We have been taught to accept the gender binary and the roles that come with it. We’ve also been taught to revere a strict, socially-constructed definition of masculinity. Telling a man that he is acting like a woman (“stop being such a pussy”, “what, are you PMSing?”, “you’re being such a little bitch”) is considered a terrible insult; undermining a man’s masculinity is the way you can hurt him most. This is abundantly evident in the UCSB shootings. The perpetrator made clear that because women were turning him down, they were emasculating him. In other words, he, as a man, deserved the love and sex of a woman, and no woman should feel able to reject his advances. This concept of shaming women for “friend-zoning” or that women feel we have to lie to men about our reasons for turning them down rather than being able to honestly express our noninterest, clearly shows that our expectations of masculinity indicate that men should (and do) have the power to choose with whom they have relations. Women know that they must submit to that choice, and if they do not, they must fear violence.

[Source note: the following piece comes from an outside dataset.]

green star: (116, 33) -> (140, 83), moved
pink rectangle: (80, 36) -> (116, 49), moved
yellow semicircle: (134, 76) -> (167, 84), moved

But while this most recent shooting allows for this conversation about gender violence to finally take place on a larger stage, it still isn’t enough. This one young man who expressed his anger toward women before an appalling act of violence is not an exception to the rule; he is not the only man who chose violence as a solution to his problem. Even as misogyny is clearly inherent to this most recent shooting, made explicit by both his videos and written manifesto, there are still many arguing that this can’t be the case, as men were killed in the attack as well – as if “violence against women” isn’t something so common that it has its own phrase, a phrase that intrinsically means “men’s violence against women.”

There’s a reason that men are the ones who are doing the killing — the pressure of fitting the elite masculine mold, followed by the shame when one fails to do so. Men are expected to be tough and never cry, play and love violent sports, have lots of heterosexual sex, make the decisions, make the money. When men do not live up to these masculine expectations, they are told that they aren’t good enough, and who wouldn’t get angry about that? And we’re all getting these messages from our families, our friends, politics, and yes – television, movies, and video games. We are all constantly bombarded by these problematic views of masculinity in every facet of our lives.

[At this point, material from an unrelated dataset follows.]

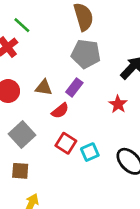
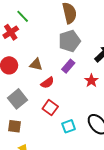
gray pentagon: (86, 54) -> (69, 41), turned -30
purple rectangle: (74, 87) -> (68, 66), moved
cyan square: (90, 152) -> (69, 126), moved

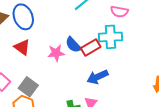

What if we stop telling men and boys that they should make more money than their wives, that having heterosexual sex makes them a stud, their worth is in their ability to prove that they are a “man”, and that when they fail to do so, that they’re not good enough? What if we taught all men that their value was instead determined by their character, compassion, and humanity? 

I’m confident that we can shift our framework, our language and our cultural expectations. We must or misogyny will continue to kill.